The world’s best ex-husband

I am blessed. Truly, I have the world’s best ex-husband. I’m not bragging, I’m just so grateful.  But to be honest, I am a pretty kick-ass ex-wife.

It’s not always easy to spend non-court mediated time with your former spouse, but my ex & I do it willingly every week during what we call Family Dinner. When we separated, we wanted to assure our boys that although we were not a family living under one roof, that we are still a family.

As my kids spend 70% of their time with me, meal times are rushed, chaotic affairs filled with threats, bribes and the odd fist fight at the kitchen counter. Family Dinners are much more civilized affairs: I plan the menu – usually something special that I would not just make for myself, like tempura crusted ling cod, green peppercorn tenderloin or brine roasted chicken (ie. not Cheddar Bunnies or PB&J on the run) and we all sit at the dining room table – a space normally reserved for overdue library books, electronics and unpaid bills – and talk about the week & upcoming events. The boys help to set & clear the table and my ex & I chat about current affairs, mutual friends and other gossip without appearing overly familiar. It’s very polite & reserved conversation, punctuated by magic moments of shared exasperation or hilarity at the children’s behaviour. It’s nostalgic and sometimes melancholy, as we all miss when we did this regularly and daddy didn’t have to leave after story time.

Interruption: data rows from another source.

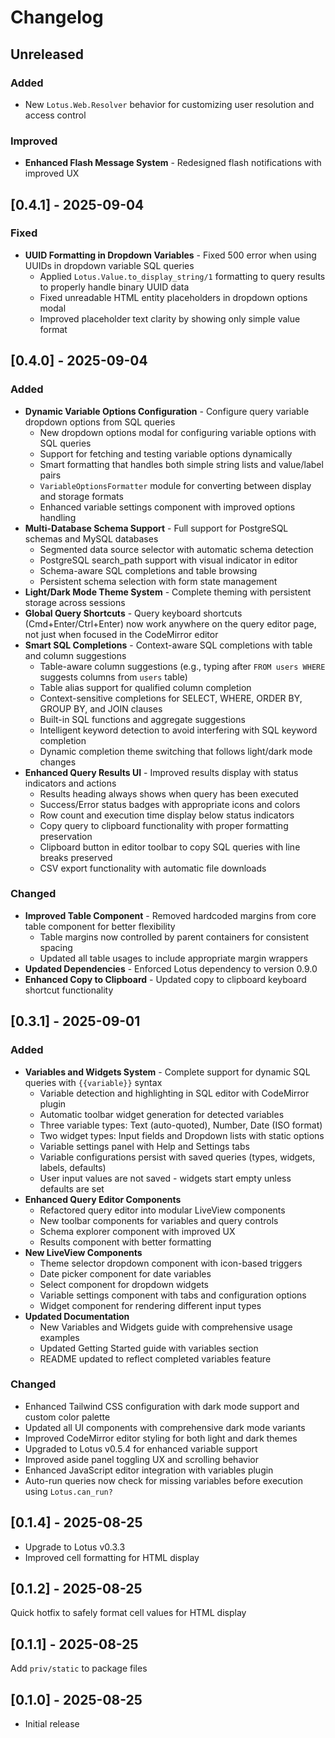 # Changelog

## Unreleased

### Added

- New `Lotus.Web.Resolver` behavior for customizing user resolution and access control

### Improved

- **Enhanced Flash Message System** - Redesigned flash notifications with improved UX

## [0.4.1] - 2025-09-04

### Fixed

- **UUID Formatting in Dropdown Variables** - Fixed 500 error when using UUIDs in dropdown variable SQL queries
  - Applied `Lotus.Value.to_display_string/1` formatting to query results to properly handle binary UUID data
  - Fixed unreadable HTML entity placeholders in dropdown options modal
  - Improved placeholder text clarity by showing only simple value format

## [0.4.0] - 2025-09-04

### Added

- **Dynamic Variable Options Configuration** - Configure query variable dropdown options from SQL queries
  - New dropdown options modal for configuring variable options with SQL queries
  - Support for fetching and testing variable options dynamically
  - Smart formatting that handles both simple string lists and value/label pairs
  - `VariableOptionsFormatter` module for converting between display and storage formats
  - Enhanced variable settings component with improved options handling
- **Multi-Database Schema Support** - Full support for PostgreSQL schemas and MySQL databases
  - Segmented data source selector with automatic schema detection
  - PostgreSQL search_path support with visual indicator in editor
  - Schema-aware SQL completions and table browsing
  - Persistent schema selection with form state management
- **Light/Dark Mode Theme System** - Complete theming with persistent storage across sessions
- **Global Query Shortcuts** - Query keyboard shortcuts (Cmd+Enter/Ctrl+Enter) now work anywhere on the query editor page, not just when focused in the CodeMirror editor
- **Smart SQL Completions** - Context-aware SQL completions with table and column suggestions
  - Table-aware column suggestions (e.g., typing after `FROM users WHERE` suggests columns from `users` table)
  - Table alias support for qualified column completion
  - Context-sensitive completions for SELECT, WHERE, ORDER BY, GROUP BY, and JOIN clauses
  - Built-in SQL functions and aggregate suggestions
  - Intelligent keyword detection to avoid interfering with SQL keyword completion
  - Dynamic completion theme switching that follows light/dark mode changes
- **Enhanced Query Results UI** - Improved results display with status indicators and actions
  - Results heading always shows when query has been executed
  - Success/Error status badges with appropriate icons and colors
  - Row count and execution time display below status indicators
  - Copy query to clipboard functionality with proper formatting preservation
  - Clipboard button in editor toolbar to copy SQL queries with line breaks preserved
  - CSV export functionality with automatic file downloads

### Changed

- **Improved Table Component** - Removed hardcoded margins from core table component for better flexibility
  - Table margins now controlled by parent containers for consistent spacing
  - Updated all table usages to include appropriate margin wrappers
- **Updated Dependencies** - Enforced Lotus dependency to version 0.9.0
- **Enhanced Copy to Clipboard** - Updated copy to clipboard keyboard shortcut functionality

## [0.3.1] - 2025-09-01

### Added

- **Variables and Widgets System** - Complete support for dynamic SQL queries with `{{variable}}` syntax
  - Variable detection and highlighting in SQL editor with CodeMirror plugin
  - Automatic toolbar widget generation for detected variables
  - Three variable types: Text (auto-quoted), Number, Date (ISO format)
  - Two widget types: Input fields and Dropdown lists with static options
  - Variable settings panel with Help and Settings tabs
  - Variable configurations persist with saved queries (types, widgets, labels, defaults)
  - User input values are not saved - widgets start empty unless defaults are set
- **Enhanced Query Editor Components**
  - Refactored query editor into modular LiveView components
  - New toolbar components for variables and query controls
  - Schema explorer component with improved UX
  - Results component with better formatting
- **New LiveView Components**
  - Theme selector dropdown component with icon-based triggers
  - Date picker component for date variables
  - Select component for dropdown widgets
  - Variable settings component with tabs and configuration options
  - Widget component for rendering different input types
- **Updated Documentation**
  - New Variables and Widgets guide with comprehensive usage examples
  - Updated Getting Started guide with variables section
  - README updated to reflect completed variables feature

### Changed
- Enhanced Tailwind CSS configuration with dark mode support and custom color palette
- Updated all UI components with comprehensive dark mode variants
- Improved CodeMirror editor styling for both light and dark themes
- Upgraded to Lotus v0.5.4 for enhanced variable support
- Improved aside panel toggling UX and scrolling behavior
- Enhanced JavaScript editor integration with variables plugin
- Auto-run queries now check for missing variables before execution using `Lotus.can_run?`

## [0.1.4] - 2025-08-25

- Upgrade to Lotus v0.3.3
- Improved cell formatting for HTML display

## [0.1.2] - 2025-08-25

Quick hotfix to safely format cell values for HTML display

## [0.1.1] - 2025-08-25

Add `priv/static` to package files

## [0.1.0] - 2025-08-25
- Initial release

Sometimes these dinners are strained and frustration is barely masked, but to the best of our abilities, we never let our children see these emotions. We smile sincerely and tease our boys while cajoling them to eat their fish. When you have children with someone, the love for those children is never in question; you will do whatever it takes to help them become successful, happy human beings. Breaking artisanal bread once a week is the least that we can do.

About Pamela

I’m a Vancouver-based divorced mother of two awesome boys embarking on a respectful, amicable and often humorous co-parenting adventure with their father. By day, I'm a publicist for good causes + companies at ElevatedPR.com

6 Responses to The world’s best ex-husband

  1. Lola May 20, 2013 at 7:23 pm #

    Most of my friends and family can’t believe the relationship I have with my children’s father – we even live in the same townhouse complex. Like most people, we likely screwed up a few things during our split, but one thing we got right was that we agreed NEVER to say negative things about the other parent in front of our children. We went through a rough couple of years, but then things got much easier.

    Now we attend all their concerts and events together and he is often invited to dinner. He’ll fix the odd thing around my house and I’ll bake him his favourite cookies at Christmas. He was even invited to my extended family’s Easter dinner when we found out he didn’t have any plans. We make our parenting decisions together and our kids know they can’t play us against one another.

    It obviously takes two willing parties to make this type of easy relationship possible, but for us, it was our way of trying to lessen the effect of our divorce on our children. Their parents might be divorced, but we are still a family.

    • Pamela May 21, 2013 at 4:00 am #

      What a wonderful relationship you have built with your ex Lola. And I say “built” because I know that these things don’t just happen by chance; they are work. The piece of advice that I carry with me everywhere is that the children you have with your ex are 1/2 you, 1/2 your ex. When you speak ill of your ex in front of your children ie. “your dad is a loser” you are also insulting your children. I love your last line: Their parents might be divorced, but we are still a family.” Thank you so much for sharing your story. /P.

  2. Sarah June 19, 2013 at 5:30 am #

    Thank you for this post (and your whole blog). My husband and I are at the very early stages of separating. We’ve been together almost 20 years and have 2 young children together. We still love and respect each other and only want what’s best for each other and our children. Since we’ve been together so long it will take time for us to adjust to this new change, just as it will take time for our children to adjust. We both picture a future where we can spend school events and holidays together. It’s so refreshing to hear others make it work, it gives me the confidence to know I can too.

    • Pamela June 19, 2013 at 6:52 pm #

      Hi Sarah – it sounds like you & your ex are off to a very strong start to co-parenting. Putting the needs of your children ahead of your respective egos is tantamount to successful co-parenting. Take your time getting comfortable in your new situation. One thing that I’ve learned is that change can be uncomfortable – painful, even – but it will eventually feel right. Stay in touch & stay strong! xo

  3. Cea Person October 25, 2014 at 12:44 am #

    You are making wonderful memories for your boys by doing this–I commend you for putting them first, above everything!!